= Rancho Nueva Flandria =

Mexican land grant in California

Rancho Nueva Flandria was a Mexican land grant in present-day Yolo County, California given in 1844 by Governor Manuel Micheltorena to Jan Lows de Swart (John Schwartz). The name means "New Flanders" in honor of Swart's native country. The grant extended along the west bank of the Sacramento River, from present-day Bryte south to Merritt Island, and encompassed present-day West Sacramento. The land claim was rejected as fraudulent in 1857.

==History==
Jan Lows de Swart (1849), born in Flanders, arrived at Sutter's Fort with the Bartleson-Bidwell Party in 1841. Swart, who came to be known as John Schwartz, was granted three square leagues - an area of land one mile wide and twenty miles long.
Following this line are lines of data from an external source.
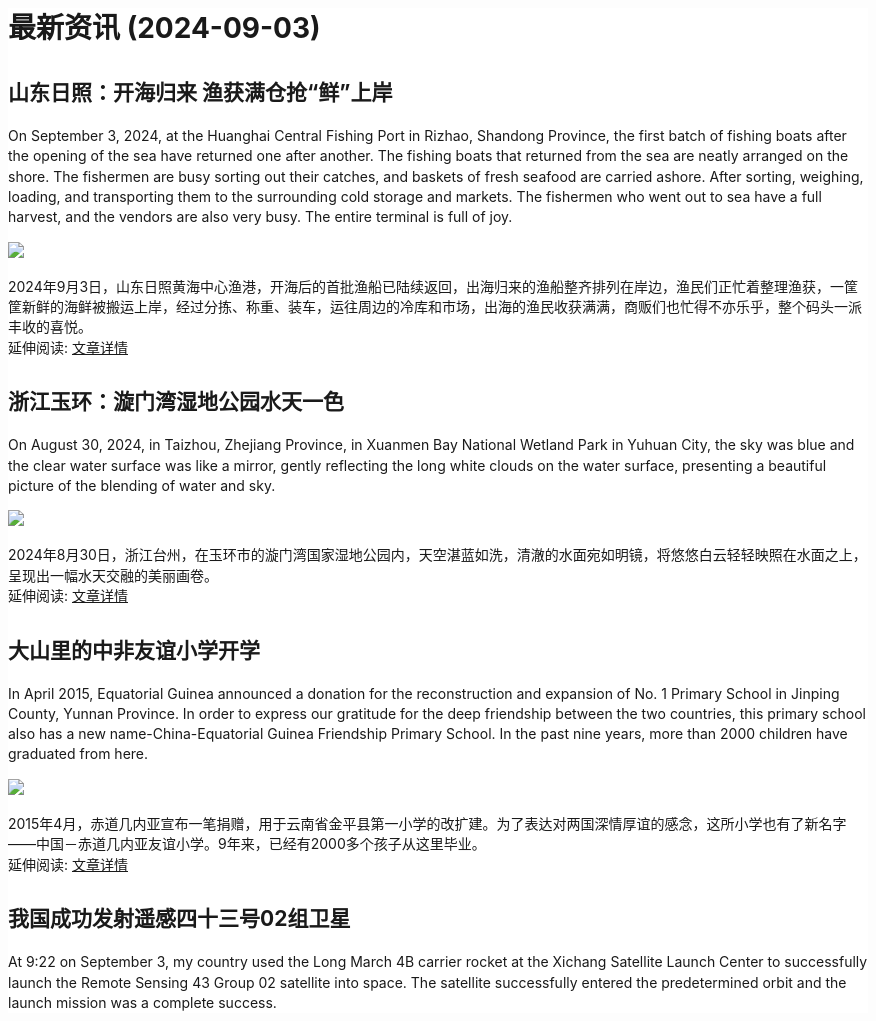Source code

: # 最新资讯 (2024-09-03) 
## 山东日照：开海归来 渔获满仓抢“鲜”上岸   
On September 3, 2024, at the Huanghai Central Fishing Port in Rizhao, Shandong Province, the first batch of fishing boats after the opening of the sea have returned one after another. The fishing boats that returned from the sea are neatly arranged on the shore. The fishermen are busy sorting out their catches, and baskets of fresh seafood are carried ashore. After sorting, weighing, loading, and transporting them to the surrounding cold storage and markets. The fishermen who went out to sea have a full harvest, and the vendors are also very busy. The entire terminal is full of joy.   

<img src="https://p3.img.cctvpic.com/photoworkspace/2024/09/03/2024090311513579619.jpg" />   

2024年9月3日，山东日照黄海中心渔港，开海后的首批渔船已陆续返回，出海归来的渔船整齐排列在岸边，渔民们正忙着整理渔获，一筐筐新鲜的海鲜被搬运上岸，经过分拣、称重、装车，运往周边的冷库和市场，出海的渔民收获满满，商贩们也忙得不亦乐乎，整个码头一派丰收的喜悦。   
延伸阅读: [文章详情](https://photo.cctv.com/2024/09/03/PHOAc6xfxMnGFFYIzitrWa1n240903.shtml)   

<qrcode title="山东日照：开海归来 渔获满仓抢“鲜”上岸" image="https://p3.img.cctvpic.com/photoworkspace/2024/09/03/2024090311513579619.jpg" />   

## 浙江玉环：漩门湾湿地公园水天一色   
On August 30, 2024, in Taizhou, Zhejiang Province, in Xuanmen Bay National Wetland Park in Yuhuan City, the sky was blue and the clear water surface was like a mirror, gently reflecting the long white clouds on the water surface, presenting a beautiful picture of the blending of water and sky.   

<img src="https://p4.img.cctvpic.com/photoworkspace/2024/09/03/2024090311374465737.jpg" />   

2024年8月30日，浙江台州，在玉环市的漩门湾国家湿地公园内，天空湛蓝如洗，清澈的水面宛如明镜，将悠悠白云轻轻映照在水面之上，呈现出一幅水天交融的美丽画卷。   
延伸阅读: [文章详情](https://photo.cctv.com/2024/09/03/PHOAwzFDd3IbZZ8k14MXIdPF240903.shtml)   

<qrcode title="浙江玉环：漩门湾湿地公园水天一色" image="https://p4.img.cctvpic.com/photoworkspace/2024/09/03/2024090311374465737.jpg" />   

## 大山里的中非友谊小学开学   
In April 2015, Equatorial Guinea announced a donation for the reconstruction and expansion of No. 1 Primary School in Jinping County, Yunnan Province. In order to express our gratitude for the deep friendship between the two countries, this primary school also has a new name-China-Equatorial Guinea Friendship Primary School. In the past nine years, more than 2000 children have graduated from here.   

<img src="https://p1.img.cctvpic.com/photoworkspace/2024/09/03/2024090311261271742.jpg" />   

2015年4月，赤道几内亚宣布一笔捐赠，用于云南省金平县第一小学的改扩建。为了表达对两国深情厚谊的感念，这所小学也有了新名字——中国－赤道几内亚友谊小学。9年来，已经有2000多个孩子从这里毕业。   
延伸阅读: [文章详情](https://photo.cctv.com/2024/09/03/PHOAekNaW5rkTeGupucMKptM240903.shtml)   

<qrcode title="大山里的中非友谊小学开学" image="https://p1.img.cctvpic.com/photoworkspace/2024/09/03/2024090311261271742.jpg" />   

## 我国成功发射遥感四十三号02组卫星   
At 9:22 on September 3, my country used the Long March 4B carrier rocket at the Xichang Satellite Launch Center to successfully launch the Remote Sensing 43 Group 02 satellite into space. The satellite successfully entered the predetermined orbit and the launch mission was a complete success.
Shortly after settling there, Jan, with the help of his brother George Swart, established a salmon fishery along the Sacramento River. They also engaged in raising livestock and cultivating vegetables.

In 1846, James McDowell bought 600 acre of Rancho Nueva Flandria from Jan Swart. In May 1849, James McDowell was shot and killed in a barroom brawl. William W. Warner bought 4,333 acre. Jan Swart died in 1849 and his brother George Swart eventually lost title to Rancho Nueva Flandria.

With the cession of California to the United States following the Mexican-American War, the 1848 Treaty of Guadalupe Hidalgo provided that the land grants would be honored. As required by the Land Act of 1851, a claim for three square leagues was filed by George Swat, brother and heir, with the Public Land Commission in 1853 and was rejected. A claim for part of Rancho Nueva Flandria filed by W. W. Warner with the Land Commission in 1853 and was rejected.